La seconde étude, parue dans BioScience, s’est appuyée sur une analyse inédite : les chercheurs ont comparé les caractéristiques morphologiques et colorimétriques des ours en peluche évalués dans leur première étude avec celles des véritables ours. Les résultats montrent que les ours en peluches répondent à des standards esthétiques universels : têtes disproportionnées, yeux proéminents, silhouettes arrondies, pelages uniformes et couleurs neutres, qui les rendent immédiatement attachants.
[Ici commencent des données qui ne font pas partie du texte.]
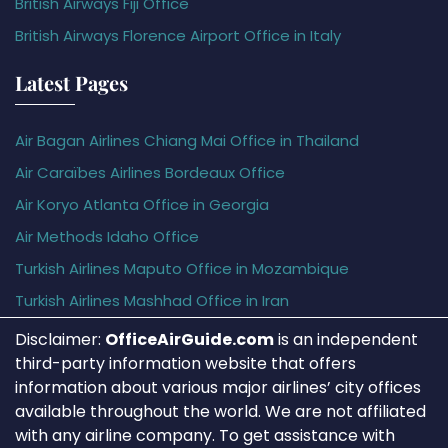
British Airways Fiji Office
British Airways Florence Airport Office in Italy
Latest Pages
Air Bagan Airlines Chiang Mai Office in Thailand
Air Caraïbes Airlines Bordeaux Office
Air Koryo Atlanta Office in Georgia
Air Methods Idaho Office
Turkish Airlines Maputo Office in Mozambique
Turkish Airlines Mashhad Office in Iran
Disclaimer:
OfficeAirGuide.com
is an independent
third-party information website that offers
information about various major airlines’ city offices
available throughout the world. We are not affiliated
with any airline company. To get assistance with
Mais ces traits ne ressemblent pas à ceux des ours sauvages. « Nos analyses révèlent que les ours réels sont loin des standards des peluches les plus appréciées : même le panda, pourtant devenu une icône mondiale, reste distant des représentations véhiculées par les ours en peluche », souligne Nicolas Mouquet (Université de Montpellier, CNRS). Ces différences traduisent un décalage profond entre l’expérience émotionnelle de la nature et sa réalité biologique. « L’ours en peluche est un miroir de notre rapport à la nature : il incarne à la fois la tendresse du lien affectif mais aussi notre distance au monde réel », explique Nicolas Mouquet. « Tout comme les médias et l’art, les jouets et les peluches jouent un rôle majeur dans la diffusion et la popularisation des représentations idéalisées du vivant », rappelle Anne-Sophie Tribot. Cette vision idéalisée peut sembler anodine, mais elle questionne : « si nos représentations du vivant sont construites à partir de symboles trop caricaturaux, ne risquons-nous pas de perdre notre capacité à percevoir et à protéger la complexité du monde naturel ? » ajoute Nicolas Mouquet.

Bien plus que des jouets !

Ces deux recherches convergent : les ours en peluche ne sont pas que des compagnons d’enfance. Ils agissent comme des miroirs de nos émotions, de nos représentations sociales et de notre rapport à la nature. Leur capital sympathie fait d’eux des outils puissants pour développer l’empathie chez les enfants, apaiser l’anxiété en milieu médical, ou encore questionner notre façon de protéger la biodiversité. « Les ours en peluche ne sont pas que des jouets : ce sont des médiateurs de tendresse, d’empathie et d’affection, des totems à travers lesquels nous pouvons cultiver des valeurs pro-nature ; encore faut-il apprendre à les utiliser avec discernement. », conclut Nicolas Mouquet.

Informations pratiques

Le projet de peluchologie est porté depuis 2010 par l’Université de Montpellier et consiste à développer des actions de médiation des sciences naturalistes et participatives par des sites internet collaboratifs, des expositions itinérantes, de la formation et des actions événementielles pour scolaires et familles. Ces actions sont en phase de diffusion à l’échelle nationale à la suite de l’obtention du label Science Avec et pour la Société (SAPS) du Ministère de l’Enseignement supérieur.